ACTION ITEM A ->
Copy lines from the records verbatim, covering the stretch from the line containing "0: median -131.5, box" through the line containing "Combined, what portion", both ends included.

TEXT UNDER STUDY ->

- Opening Delimiter -

This question is for C++03, not C++11.
I have a case where I am using CRTP with multiple inheritance, and I am curious to know if there is a way to remove the redundancy that is created when specifying the type of B below.
#include "boost/typeof/typeof.hpp"
#include "boost/units/detail/utility.hpp"
#include <iostream>
#include <string>
struct One{};
struct Two{};
template<typename T>
struct Type
{
static std::string name(void)
{
return boost::units::detail::demangle(typeid(T).name());
}
};
template<typename T1,
typename T2>
struct A
{
typedef A<T1, T2> Self;
A()
{
std::cout << Type<Self>::name() << std::endl;
}
};
template<typename T1,
typename T2,
typename T3>
struct B : public A<One, B<T1, T2, T3> >, // The B<T1, T2, T3> here is redundant
public A<Two, B<T1, T2, T3> >
{
typedef B<T1, T2, T3> Self;
B()
{
std::cout << Type<Self>::name() << std::endl;
}
};
int main(int argc, char* argv[])

- Closing Delimiter -

RECORDS TO USE ->

- Opening Delimiter -

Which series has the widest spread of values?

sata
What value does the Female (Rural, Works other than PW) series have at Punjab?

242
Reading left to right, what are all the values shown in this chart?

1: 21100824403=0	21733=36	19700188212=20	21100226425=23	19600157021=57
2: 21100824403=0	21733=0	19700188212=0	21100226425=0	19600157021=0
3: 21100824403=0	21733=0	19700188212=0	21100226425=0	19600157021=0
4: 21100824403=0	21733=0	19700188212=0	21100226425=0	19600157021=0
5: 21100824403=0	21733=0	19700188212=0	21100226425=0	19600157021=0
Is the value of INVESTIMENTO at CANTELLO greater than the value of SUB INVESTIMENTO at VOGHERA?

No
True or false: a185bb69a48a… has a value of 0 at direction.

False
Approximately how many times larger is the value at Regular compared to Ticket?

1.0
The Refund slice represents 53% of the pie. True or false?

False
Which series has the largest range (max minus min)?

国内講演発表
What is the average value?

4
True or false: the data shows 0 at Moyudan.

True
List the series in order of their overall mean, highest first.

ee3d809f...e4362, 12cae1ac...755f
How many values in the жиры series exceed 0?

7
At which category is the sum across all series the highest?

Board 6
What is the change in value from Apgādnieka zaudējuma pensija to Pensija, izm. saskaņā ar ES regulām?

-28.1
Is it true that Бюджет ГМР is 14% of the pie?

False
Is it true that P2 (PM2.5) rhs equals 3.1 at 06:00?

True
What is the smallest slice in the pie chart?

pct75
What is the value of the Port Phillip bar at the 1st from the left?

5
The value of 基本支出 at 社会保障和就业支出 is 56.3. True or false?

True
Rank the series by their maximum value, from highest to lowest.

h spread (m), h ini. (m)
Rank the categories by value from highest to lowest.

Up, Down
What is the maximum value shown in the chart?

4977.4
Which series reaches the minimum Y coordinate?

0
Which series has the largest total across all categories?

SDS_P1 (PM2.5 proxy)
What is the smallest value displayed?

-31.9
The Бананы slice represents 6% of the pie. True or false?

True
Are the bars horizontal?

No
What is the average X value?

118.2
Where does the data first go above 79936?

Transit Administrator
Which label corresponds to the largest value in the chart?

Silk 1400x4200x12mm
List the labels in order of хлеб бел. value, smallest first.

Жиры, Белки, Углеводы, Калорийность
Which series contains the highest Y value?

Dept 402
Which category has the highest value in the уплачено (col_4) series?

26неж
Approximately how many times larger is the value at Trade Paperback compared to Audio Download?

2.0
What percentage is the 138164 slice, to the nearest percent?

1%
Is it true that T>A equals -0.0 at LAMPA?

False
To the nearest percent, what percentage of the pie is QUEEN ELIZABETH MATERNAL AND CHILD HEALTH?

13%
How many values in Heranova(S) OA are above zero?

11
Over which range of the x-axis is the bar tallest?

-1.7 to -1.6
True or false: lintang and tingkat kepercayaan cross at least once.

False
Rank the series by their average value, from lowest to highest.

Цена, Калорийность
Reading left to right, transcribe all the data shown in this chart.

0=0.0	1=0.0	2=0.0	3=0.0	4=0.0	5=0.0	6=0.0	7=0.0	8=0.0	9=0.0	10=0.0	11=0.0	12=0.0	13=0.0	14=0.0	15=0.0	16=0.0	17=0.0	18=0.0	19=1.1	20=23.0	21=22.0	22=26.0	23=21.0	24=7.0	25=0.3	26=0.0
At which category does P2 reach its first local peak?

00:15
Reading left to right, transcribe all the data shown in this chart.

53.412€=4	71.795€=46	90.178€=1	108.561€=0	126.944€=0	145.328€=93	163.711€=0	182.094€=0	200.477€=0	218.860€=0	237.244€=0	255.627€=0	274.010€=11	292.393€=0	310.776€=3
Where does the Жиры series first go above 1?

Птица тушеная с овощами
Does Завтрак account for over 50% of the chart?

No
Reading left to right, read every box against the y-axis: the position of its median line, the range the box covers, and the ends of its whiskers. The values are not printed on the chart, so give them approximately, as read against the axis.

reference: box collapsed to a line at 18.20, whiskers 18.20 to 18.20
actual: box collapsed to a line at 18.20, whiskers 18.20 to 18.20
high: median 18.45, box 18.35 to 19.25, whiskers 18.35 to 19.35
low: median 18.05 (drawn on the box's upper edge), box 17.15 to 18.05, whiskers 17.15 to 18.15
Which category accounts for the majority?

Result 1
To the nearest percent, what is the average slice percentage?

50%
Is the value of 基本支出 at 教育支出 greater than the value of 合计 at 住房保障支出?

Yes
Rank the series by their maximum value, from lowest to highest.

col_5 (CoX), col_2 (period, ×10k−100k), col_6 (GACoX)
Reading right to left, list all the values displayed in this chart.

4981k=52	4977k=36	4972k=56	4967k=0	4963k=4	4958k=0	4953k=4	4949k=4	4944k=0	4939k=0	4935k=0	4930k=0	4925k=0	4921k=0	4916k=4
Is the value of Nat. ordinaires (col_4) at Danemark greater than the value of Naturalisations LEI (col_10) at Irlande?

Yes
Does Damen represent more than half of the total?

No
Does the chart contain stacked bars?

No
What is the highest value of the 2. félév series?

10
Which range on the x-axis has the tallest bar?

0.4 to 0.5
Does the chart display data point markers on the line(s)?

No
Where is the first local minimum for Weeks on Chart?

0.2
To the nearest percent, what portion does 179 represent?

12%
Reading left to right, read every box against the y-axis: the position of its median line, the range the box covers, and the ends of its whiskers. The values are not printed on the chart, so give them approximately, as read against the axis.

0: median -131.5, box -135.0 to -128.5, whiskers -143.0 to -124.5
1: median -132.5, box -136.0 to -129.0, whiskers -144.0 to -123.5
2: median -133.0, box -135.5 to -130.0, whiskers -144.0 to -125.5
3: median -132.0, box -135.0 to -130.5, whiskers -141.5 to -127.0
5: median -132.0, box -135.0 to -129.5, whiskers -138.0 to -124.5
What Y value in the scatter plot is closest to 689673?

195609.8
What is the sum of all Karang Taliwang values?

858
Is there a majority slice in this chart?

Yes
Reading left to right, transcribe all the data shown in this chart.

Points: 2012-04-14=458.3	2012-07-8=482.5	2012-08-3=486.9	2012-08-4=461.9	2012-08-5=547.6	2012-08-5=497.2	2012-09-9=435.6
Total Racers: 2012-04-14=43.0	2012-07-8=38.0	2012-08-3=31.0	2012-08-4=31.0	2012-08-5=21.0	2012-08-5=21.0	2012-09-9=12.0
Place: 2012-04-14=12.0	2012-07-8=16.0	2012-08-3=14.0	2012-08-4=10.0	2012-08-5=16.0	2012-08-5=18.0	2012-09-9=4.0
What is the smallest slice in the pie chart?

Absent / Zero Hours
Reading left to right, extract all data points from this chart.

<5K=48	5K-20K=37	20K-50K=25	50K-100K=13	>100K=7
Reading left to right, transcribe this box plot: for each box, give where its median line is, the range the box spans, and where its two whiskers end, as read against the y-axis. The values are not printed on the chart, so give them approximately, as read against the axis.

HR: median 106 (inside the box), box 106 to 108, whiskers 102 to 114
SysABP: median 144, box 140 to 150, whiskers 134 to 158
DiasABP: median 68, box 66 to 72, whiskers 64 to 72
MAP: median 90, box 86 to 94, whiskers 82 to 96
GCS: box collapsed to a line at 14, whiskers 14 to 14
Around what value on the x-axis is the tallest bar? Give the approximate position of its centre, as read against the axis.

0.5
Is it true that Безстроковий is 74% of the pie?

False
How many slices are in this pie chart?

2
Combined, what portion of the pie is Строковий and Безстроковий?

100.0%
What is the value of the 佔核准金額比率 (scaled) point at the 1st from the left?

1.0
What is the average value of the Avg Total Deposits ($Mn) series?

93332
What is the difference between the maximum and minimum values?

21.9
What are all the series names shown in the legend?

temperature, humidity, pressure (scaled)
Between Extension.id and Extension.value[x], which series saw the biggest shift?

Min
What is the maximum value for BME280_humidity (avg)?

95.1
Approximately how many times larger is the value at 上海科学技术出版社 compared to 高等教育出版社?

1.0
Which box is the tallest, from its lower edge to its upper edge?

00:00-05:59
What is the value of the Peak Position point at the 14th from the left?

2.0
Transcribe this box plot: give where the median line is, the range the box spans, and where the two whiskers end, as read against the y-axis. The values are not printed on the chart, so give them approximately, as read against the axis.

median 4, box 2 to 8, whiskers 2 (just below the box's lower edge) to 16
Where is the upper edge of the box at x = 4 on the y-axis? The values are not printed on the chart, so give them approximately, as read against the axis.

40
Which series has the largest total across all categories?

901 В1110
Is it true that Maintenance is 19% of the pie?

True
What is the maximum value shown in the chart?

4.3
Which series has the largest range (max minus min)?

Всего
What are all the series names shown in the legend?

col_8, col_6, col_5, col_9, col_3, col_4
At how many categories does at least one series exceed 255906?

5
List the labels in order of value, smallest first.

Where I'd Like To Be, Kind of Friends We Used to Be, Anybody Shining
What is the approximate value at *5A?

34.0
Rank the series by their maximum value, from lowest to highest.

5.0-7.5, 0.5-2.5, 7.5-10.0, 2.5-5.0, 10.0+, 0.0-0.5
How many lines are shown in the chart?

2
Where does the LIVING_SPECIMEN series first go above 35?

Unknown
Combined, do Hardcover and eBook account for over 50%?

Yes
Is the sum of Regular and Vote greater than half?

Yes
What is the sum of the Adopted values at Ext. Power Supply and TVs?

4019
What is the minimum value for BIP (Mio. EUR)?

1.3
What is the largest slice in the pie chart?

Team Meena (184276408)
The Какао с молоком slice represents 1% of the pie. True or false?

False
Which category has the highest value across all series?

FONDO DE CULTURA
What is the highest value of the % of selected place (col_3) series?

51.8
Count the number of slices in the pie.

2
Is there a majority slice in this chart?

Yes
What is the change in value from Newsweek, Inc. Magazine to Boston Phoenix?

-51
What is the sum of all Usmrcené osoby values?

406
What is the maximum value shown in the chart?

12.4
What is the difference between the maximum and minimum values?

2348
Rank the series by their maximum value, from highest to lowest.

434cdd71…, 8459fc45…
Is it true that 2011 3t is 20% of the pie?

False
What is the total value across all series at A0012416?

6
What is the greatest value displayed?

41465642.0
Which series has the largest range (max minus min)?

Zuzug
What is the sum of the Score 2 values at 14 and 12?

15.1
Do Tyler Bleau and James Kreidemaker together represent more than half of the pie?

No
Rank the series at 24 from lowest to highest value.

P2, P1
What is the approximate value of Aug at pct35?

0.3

- Closing Delimiter -

ACTION ITEM B ->
Rewrite the stretch of the CRTP question from "I have a case" through "of B below.", putting "repetition" in place of "redundancy".

TASK RESPONSE A ->
0: median -131.5, box -135.0 to -128.5, whiskers -143.0 to -124.5
1: median -132.5, box -136.0 to -129.0, whiskers -144.0 to -123.5
2: median -133.0, box -135.5 to -130.0, whiskers -144.0 to -125.5
3: median -132.0, box -135.0 to -130.5, whiskers -141.5 to -127.0
5: median -132.0, box -135.0 to -129.5, whiskers -138.0 to -124.5
What Y value in the scatter plot is closest to 689673?

195609.8
What is the sum of all Karang Taliwang values?

858
Is there a majority slice in this chart?

Yes
Reading left to right, transcribe all the data shown in this chart.

Points: 2012-04-14=458.3	2012-07-8=482.5	2012-08-3=486.9	2012-08-4=461.9	2012-08-5=547.6	2012-08-5=497.2	2012-09-9=435.6
Total Racers: 2012-04-14=43.0	2012-07-8=38.0	2012-08-3=31.0	2012-08-4=31.0	2012-08-5=21.0	2012-08-5=21.0	2012-09-9=12.0
Place: 2012-04-14=12.0	2012-07-8=16.0	2012-08-3=14.0	2012-08-4=10.0	2012-08-5=16.0	2012-08-5=18.0	2012-09-9=4.0
What is the smallest slice in the pie chart?

Absent / Zero Hours
Reading left to right, extract all data points from this chart.

<5K=48	5K-20K=37	20K-50K=25	50K-100K=13	>100K=7
Reading left to right, transcribe this box plot: for each box, give where its median line is, the range the box spans, and where its two whiskers end, as read against the y-axis. The values are not printed on the chart, so give them approximately, as read against the axis.

HR: median 106 (inside the box), box 106 to 108, whiskers 102 to 114
SysABP: median 144, box 140 to 150, whiskers 134 to 158
DiasABP: median 68, box 66 to 72, whiskers 64 to 72
MAP: median 90, box 86 to 94, whiskers 82 to 96
GCS: box collapsed to a line at 14, whiskers 14 to 14
Around what value on the x-axis is the tallest bar? Give the approximate position of its centre, as read against the axis.

0.5
Is it true that Безстроковий is 74% of the pie?

False
How many slices are in this pie chart?

2
Combined, what portion of the pie is Строковий and Безстроковий?

TASK RESPONSE B ->
I have a case where I am using CRTP with multiple inheritance, and I am curious to know if there is a way to remove the repetition that is created when specifying the type of B below.